▸ **Data in this exercise**:

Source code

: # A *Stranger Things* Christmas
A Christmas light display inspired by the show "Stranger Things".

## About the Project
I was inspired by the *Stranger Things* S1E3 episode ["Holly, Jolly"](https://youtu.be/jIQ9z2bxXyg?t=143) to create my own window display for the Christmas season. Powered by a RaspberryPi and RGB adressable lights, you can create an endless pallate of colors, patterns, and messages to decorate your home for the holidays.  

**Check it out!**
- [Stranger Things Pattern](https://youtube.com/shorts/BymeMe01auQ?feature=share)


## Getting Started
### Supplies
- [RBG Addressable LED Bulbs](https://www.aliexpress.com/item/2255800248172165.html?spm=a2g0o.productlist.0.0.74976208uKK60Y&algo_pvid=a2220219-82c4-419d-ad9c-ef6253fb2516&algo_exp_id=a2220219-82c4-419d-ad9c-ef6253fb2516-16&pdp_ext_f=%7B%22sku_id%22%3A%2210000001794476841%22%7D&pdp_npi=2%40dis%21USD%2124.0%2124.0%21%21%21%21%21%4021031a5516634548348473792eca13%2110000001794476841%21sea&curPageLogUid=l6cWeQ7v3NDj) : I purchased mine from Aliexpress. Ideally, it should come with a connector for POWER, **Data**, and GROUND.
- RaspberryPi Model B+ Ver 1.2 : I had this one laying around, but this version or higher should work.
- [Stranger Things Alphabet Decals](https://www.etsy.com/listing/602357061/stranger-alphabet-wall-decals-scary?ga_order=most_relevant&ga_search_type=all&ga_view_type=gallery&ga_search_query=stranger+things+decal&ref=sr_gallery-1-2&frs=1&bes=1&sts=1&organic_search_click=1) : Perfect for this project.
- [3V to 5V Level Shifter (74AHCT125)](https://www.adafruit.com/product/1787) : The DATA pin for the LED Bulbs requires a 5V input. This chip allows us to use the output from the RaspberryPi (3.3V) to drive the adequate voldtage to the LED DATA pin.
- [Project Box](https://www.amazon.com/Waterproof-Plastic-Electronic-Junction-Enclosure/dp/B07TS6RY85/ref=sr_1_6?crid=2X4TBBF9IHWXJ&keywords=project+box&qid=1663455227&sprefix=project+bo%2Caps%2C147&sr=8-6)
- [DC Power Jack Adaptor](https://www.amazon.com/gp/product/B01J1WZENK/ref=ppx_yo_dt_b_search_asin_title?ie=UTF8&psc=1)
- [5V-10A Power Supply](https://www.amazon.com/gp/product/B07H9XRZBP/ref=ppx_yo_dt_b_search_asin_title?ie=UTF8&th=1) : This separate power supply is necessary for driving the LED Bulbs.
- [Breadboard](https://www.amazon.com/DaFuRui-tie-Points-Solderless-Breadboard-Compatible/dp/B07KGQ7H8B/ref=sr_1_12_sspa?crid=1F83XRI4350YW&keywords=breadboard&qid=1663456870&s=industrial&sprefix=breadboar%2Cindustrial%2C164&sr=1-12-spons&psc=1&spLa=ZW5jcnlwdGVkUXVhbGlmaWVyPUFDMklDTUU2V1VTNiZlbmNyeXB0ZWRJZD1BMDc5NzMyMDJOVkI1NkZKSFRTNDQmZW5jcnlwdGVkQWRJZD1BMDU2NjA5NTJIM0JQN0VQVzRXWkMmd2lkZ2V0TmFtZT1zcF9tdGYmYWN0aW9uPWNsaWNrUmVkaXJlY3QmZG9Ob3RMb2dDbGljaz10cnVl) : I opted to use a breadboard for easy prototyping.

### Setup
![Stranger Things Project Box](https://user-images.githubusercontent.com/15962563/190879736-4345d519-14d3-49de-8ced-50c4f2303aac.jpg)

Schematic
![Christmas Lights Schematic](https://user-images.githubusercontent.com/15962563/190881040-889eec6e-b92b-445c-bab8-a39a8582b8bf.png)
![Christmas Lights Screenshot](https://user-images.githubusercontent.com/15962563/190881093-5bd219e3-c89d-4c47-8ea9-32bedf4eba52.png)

▸ **What you have to do**: Output the lines between the one holding "## Getting Started" and the one holding "- [5V-10A Power", inclusive, word for word.

▸ **Exercise solution**:
## Getting Started
### Supplies
- [RBG Addressable LED Bulbs](https://www.aliexpress.com/item/2255800248172165.html?spm=a2g0o.productlist.0.0.74976208uKK60Y&algo_pvid=a2220219-82c4-419d-ad9c-ef6253fb2516&algo_exp_id=a2220219-82c4-419d-ad9c-ef6253fb2516-16&pdp_ext_f=%7B%22sku_id%22%3A%2210000001794476841%22%7D&pdp_npi=2%40dis%21USD%2124.0%2124.0%21%21%21%21%21%4021031a5516634548348473792eca13%2110000001794476841%21sea&curPageLogUid=l6cWeQ7v3NDj) : I purchased mine from Aliexpress. Ideally, it should come with a connector for POWER, **Data**, and GROUND.
- RaspberryPi Model B+ Ver 1.2 : I had this one laying around, but this version or higher should work.
- [Stranger Things Alphabet Decals](https://www.etsy.com/listing/602357061/stranger-alphabet-wall-decals-scary?ga_order=most_relevant&ga_search_type=all&ga_view_type=gallery&ga_search_query=stranger+things+decal&ref=sr_gallery-1-2&frs=1&bes=1&sts=1&organic_search_click=1) : Perfect for this project.
- [3V to 5V Level Shifter (74AHCT125)](https://www.adafruit.com/product/1787) : The DATA pin for the LED Bulbs requires a 5V input. This chip allows us to use the output from the RaspberryPi (3.3V) to drive the adequate voldtage to the LED DATA pin.
- [Project Box](https://www.amazon.com/Waterproof-Plastic-Electronic-Junction-Enclosure/dp/B07TS6RY85/ref=sr_1_6?crid=2X4TBBF9IHWXJ&keywords=project+box&qid=1663455227&sprefix=project+bo%2Caps%2C147&sr=8-6)
- [DC Power Jack Adaptor](https://www.amazon.com/gp/product/B01J1WZENK/ref=ppx_yo_dt_b_search_asin_title?ie=UTF8&psc=1)
- [5V-10A Power Supply](https://www.amazon.com/gp/product/B07H9XRZBP/ref=ppx_yo_dt_b_search_asin_title?ie=UTF8&th=1) : This separate power supply is necessary for driving the LED Bulbs.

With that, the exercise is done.